Esa misma noche, escurriéndome en la oscuridad, dejé la aldea. El primer impulso era alejarme lo más posible del campo de batalla, regresar a mis refugios secretos; pero la curiosidad fue más fuerte: volver a ver a mis semejantes, saber quién vencería. Me escondí en lo alto de unas rocas que dominaban el embalse del río, y esperé el alba.

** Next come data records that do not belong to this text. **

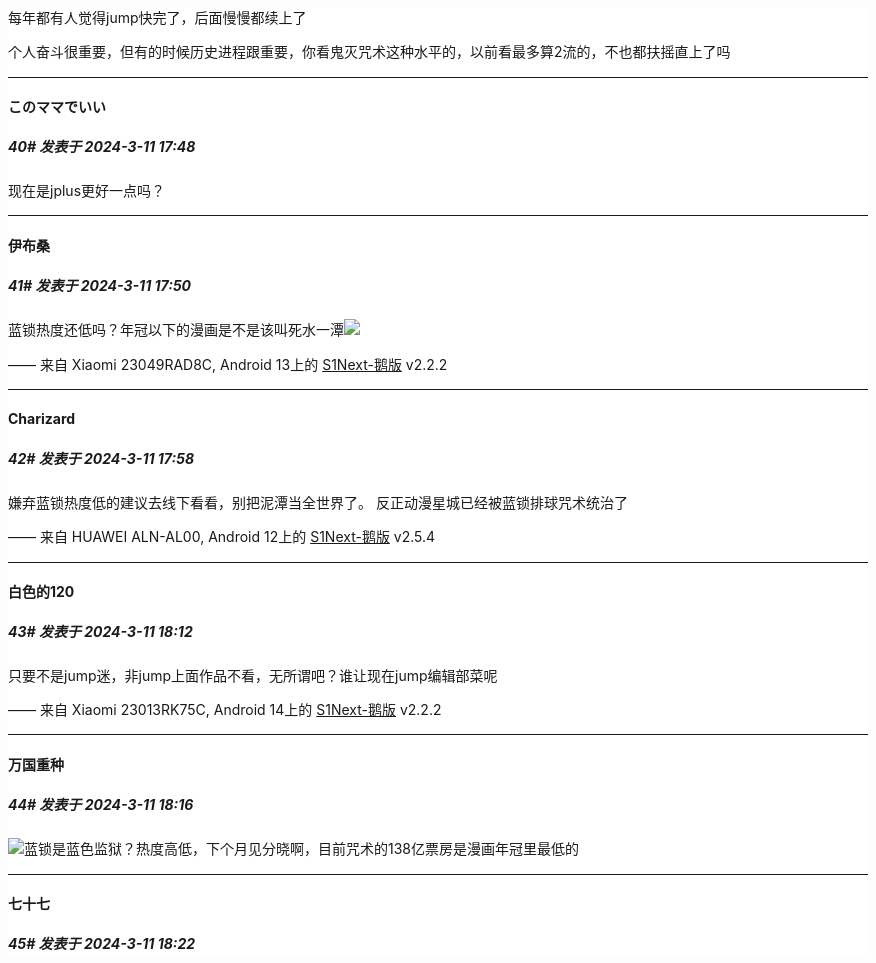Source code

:每年都有人觉得jump快完了，后面慢慢都续上了

个人奋斗很重要，但有的时候历史进程跟重要，你看鬼灭咒术这种水平的，以前看最多算2流的，不也都扶摇直上了吗

*****

####  このママでいい  
##### 40#       发表于 2024-3-11 17:48

现在是jplus更好一点吗？


*****

####  伊布桑  
##### 41#       发表于 2024-3-11 17:50

蓝锁热度还低吗？年冠以下的漫画是不是该叫死水一潭<img src="https://static.saraba1st.com/image/smiley/face2017/067.png" referrerpolicy="no-referrer">

—— 来自 Xiaomi 23049RAD8C, Android 13上的 [S1Next-鹅版](https://github.com/ykrank/S1-Next/releases) v2.2.2


*****

####  Charizard  
##### 42#       发表于 2024-3-11 17:58

嫌弃蓝锁热度低的建议去线下看看，别把泥潭当全世界了。
反正动漫星城已经被蓝锁排球咒术统治了

—— 来自 HUAWEI ALN-AL00, Android 12上的 [S1Next-鹅版](https://github.com/ykrank/S1-Next/releases) v2.5.4


*****

####  白色的120  
##### 43#       发表于 2024-3-11 18:12

只要不是jump迷，非jump上面作品不看，无所谓吧？谁让现在jump编辑部菜呢

—— 来自 Xiaomi 23013RK75C, Android 14上的 [S1Next-鹅版](https://github.com/ykrank/S1-Next/releases) v2.2.2


*****

####  万国重种  
##### 44#       发表于 2024-3-11 18:16

<img src="https://static.saraba1st.com/image/smiley/face2017/037.png" referrerpolicy="no-referrer">蓝锁是蓝色监狱？热度高低，下个月见分晓啊，目前咒术的138亿票房是漫画年冠里最低的


*****

####  七十七  
##### 45#       发表于 2024-3-11 18:22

Con la luz, aparecieron figuras en el horizonte. Avanzaban a la carga. Antes de distinguirlos bien, ya podía excluir que los Dinosaurios hubieran corrido con tan poca gracia. Cuando los reconocí no sabía si reír o avergonzarme. Rinocerontes, una manada, de los primeros, grandes y bastos y torpes, cubiertos de protuberancias de materia córnea, pero en esencia inofensivos, dedicados a comer hierba: ¡con eso habían confundido a los antiguos Reyes de la Tierra!

La manada de rinocerontes galopó con ruido de trueno, se detuvo a lamer unas matas, reanudó la carrera hacia el horizonte sin percatarse siquiera de los destacamentos de pescadores.

Volví corriendo a la aldea. -¡No se han dado cuenta de nada! ¡No eran Dinosaurios! -anuncié-. ¡Rinocerontes, eso es lo que eran! ¡Ya se fueron! ¡No hay más peligro! -Y añadí, para justificar mi deserción nocturna-: ¡Yo había salido a explorar! ¡A espiar y contaros!

– Quizá no nos hayamos dado cuenta de que no eran Dinosaurios -dijo con calma Zahn-, pero nos hemos dado cuenta de que no eres un héroe -y me volvió la espalda.